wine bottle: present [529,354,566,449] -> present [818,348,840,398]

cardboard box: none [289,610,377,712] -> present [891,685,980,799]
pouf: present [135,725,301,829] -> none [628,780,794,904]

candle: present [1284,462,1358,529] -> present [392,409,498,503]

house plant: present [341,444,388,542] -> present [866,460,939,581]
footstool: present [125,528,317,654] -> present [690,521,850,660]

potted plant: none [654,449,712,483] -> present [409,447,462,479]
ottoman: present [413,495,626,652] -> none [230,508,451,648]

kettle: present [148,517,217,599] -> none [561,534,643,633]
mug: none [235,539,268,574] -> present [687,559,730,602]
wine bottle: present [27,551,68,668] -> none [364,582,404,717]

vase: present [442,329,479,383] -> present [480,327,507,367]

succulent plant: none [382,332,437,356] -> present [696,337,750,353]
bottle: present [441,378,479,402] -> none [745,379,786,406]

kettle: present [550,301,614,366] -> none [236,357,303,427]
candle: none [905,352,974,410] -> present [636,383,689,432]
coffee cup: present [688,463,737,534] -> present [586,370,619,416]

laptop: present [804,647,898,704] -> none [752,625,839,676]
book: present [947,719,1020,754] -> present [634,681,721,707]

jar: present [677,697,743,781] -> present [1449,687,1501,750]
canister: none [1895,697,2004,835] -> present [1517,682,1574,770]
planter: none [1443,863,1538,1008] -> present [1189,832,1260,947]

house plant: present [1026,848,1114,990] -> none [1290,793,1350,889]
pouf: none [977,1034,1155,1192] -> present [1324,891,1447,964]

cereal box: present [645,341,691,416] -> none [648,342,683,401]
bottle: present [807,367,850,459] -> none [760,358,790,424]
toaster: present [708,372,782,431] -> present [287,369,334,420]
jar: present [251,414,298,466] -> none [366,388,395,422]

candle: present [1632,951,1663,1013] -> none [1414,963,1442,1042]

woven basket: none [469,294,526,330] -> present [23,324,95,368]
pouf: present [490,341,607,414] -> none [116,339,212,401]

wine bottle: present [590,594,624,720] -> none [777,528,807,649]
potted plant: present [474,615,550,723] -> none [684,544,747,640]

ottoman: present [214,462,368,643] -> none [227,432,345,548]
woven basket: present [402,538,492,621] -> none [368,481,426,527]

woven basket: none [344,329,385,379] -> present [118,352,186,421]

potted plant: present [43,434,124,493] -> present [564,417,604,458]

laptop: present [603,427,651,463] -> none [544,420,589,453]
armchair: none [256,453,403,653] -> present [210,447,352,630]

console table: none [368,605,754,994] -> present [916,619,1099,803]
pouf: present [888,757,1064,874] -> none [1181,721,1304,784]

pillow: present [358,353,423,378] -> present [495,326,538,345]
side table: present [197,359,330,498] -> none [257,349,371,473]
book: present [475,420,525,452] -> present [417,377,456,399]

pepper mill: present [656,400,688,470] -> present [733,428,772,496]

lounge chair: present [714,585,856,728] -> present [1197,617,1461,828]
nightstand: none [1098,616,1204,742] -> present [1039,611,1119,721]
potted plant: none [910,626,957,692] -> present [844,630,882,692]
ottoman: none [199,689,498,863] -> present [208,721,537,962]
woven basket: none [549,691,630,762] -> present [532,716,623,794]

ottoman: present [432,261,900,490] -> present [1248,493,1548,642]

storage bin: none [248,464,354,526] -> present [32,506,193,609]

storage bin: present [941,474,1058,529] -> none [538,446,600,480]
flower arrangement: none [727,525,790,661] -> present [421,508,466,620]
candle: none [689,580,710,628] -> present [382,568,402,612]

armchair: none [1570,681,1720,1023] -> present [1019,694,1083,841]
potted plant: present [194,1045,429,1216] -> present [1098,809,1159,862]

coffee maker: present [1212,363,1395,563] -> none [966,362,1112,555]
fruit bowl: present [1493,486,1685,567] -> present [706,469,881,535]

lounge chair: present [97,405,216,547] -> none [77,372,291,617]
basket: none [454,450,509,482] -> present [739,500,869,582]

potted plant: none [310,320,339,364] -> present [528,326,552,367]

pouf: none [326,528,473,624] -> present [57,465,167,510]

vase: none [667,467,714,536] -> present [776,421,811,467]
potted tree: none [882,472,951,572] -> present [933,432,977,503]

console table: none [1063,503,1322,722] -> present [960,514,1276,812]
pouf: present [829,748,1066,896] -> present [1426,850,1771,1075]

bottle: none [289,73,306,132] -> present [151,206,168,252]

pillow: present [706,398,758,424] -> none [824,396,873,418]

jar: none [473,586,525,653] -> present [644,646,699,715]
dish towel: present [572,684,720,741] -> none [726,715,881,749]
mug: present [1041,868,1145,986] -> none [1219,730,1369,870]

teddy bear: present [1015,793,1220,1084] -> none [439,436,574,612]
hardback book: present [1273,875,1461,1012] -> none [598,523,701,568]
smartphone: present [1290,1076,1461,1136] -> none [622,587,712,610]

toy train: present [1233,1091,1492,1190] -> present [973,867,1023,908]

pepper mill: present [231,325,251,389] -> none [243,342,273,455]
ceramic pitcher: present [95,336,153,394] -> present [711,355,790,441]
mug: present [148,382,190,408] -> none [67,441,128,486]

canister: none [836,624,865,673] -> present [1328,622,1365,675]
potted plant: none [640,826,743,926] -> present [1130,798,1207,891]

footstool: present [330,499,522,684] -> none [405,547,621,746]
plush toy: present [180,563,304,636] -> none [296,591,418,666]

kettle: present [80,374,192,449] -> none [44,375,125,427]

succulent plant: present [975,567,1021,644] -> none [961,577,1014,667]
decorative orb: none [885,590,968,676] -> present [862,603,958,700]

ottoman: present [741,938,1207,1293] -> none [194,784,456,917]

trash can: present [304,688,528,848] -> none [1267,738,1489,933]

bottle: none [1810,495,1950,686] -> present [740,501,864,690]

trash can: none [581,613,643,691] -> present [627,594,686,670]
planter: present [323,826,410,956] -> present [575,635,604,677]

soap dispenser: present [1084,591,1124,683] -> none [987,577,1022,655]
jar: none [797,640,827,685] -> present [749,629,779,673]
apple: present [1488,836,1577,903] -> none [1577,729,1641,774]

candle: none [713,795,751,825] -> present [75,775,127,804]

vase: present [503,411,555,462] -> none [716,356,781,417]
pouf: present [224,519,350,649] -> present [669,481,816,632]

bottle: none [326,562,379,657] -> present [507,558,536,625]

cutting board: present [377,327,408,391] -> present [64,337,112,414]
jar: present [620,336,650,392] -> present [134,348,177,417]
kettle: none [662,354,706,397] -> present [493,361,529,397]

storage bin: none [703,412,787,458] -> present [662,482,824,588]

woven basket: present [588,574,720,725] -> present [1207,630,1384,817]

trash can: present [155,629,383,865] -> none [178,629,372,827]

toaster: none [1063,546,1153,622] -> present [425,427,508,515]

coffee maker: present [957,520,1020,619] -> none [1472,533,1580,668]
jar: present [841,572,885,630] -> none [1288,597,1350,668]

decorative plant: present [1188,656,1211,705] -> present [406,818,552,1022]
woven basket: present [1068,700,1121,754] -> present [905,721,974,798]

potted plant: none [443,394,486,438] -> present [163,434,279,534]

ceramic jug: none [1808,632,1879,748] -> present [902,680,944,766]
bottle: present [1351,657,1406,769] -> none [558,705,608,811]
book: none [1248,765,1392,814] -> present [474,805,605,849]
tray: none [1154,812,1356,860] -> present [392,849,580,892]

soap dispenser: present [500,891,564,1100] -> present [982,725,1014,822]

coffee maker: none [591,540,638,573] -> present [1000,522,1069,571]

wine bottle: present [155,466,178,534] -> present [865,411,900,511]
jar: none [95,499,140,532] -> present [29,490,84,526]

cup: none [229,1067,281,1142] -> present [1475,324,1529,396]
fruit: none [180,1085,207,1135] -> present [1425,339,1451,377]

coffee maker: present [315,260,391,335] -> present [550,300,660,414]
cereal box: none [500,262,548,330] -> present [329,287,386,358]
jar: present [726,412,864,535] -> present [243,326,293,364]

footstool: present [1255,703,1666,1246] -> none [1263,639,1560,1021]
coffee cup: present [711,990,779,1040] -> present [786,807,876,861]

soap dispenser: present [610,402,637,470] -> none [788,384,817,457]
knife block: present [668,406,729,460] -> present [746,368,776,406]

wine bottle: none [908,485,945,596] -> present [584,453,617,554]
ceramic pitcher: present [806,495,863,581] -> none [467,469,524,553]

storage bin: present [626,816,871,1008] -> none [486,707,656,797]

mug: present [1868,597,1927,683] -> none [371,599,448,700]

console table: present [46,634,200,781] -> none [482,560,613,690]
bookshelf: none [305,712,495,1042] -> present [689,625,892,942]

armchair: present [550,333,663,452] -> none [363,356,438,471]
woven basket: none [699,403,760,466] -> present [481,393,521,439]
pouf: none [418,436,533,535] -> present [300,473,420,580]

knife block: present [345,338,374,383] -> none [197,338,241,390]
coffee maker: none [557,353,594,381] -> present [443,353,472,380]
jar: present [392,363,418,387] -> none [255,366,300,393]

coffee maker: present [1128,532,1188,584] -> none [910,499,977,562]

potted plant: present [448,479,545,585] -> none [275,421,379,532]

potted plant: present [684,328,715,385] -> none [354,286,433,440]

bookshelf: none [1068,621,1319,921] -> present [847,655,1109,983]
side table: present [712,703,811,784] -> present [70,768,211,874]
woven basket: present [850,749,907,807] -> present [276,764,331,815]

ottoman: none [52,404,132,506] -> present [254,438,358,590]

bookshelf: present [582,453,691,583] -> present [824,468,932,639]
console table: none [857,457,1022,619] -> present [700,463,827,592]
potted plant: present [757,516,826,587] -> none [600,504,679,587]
------------------------------
- _Exercise goal_: Take the records above and return, word for word, only the lines that fall from the line with "pillow: present [358,353,423,378]" to the line with "nightstand: none [1098,616,1204,742]", both of them included.

- _Result for this task_:
pillow: present [358,353,423,378] -> present [495,326,538,345]
side table: present [197,359,330,498] -> none [257,349,371,473]
book: present [475,420,525,452] -> present [417,377,456,399]

pepper mill: present [656,400,688,470] -> present [733,428,772,496]

lounge chair: present [714,585,856,728] -> present [1197,617,1461,828]
nightstand: none [1098,616,1204,742] -> present [1039,611,1119,721]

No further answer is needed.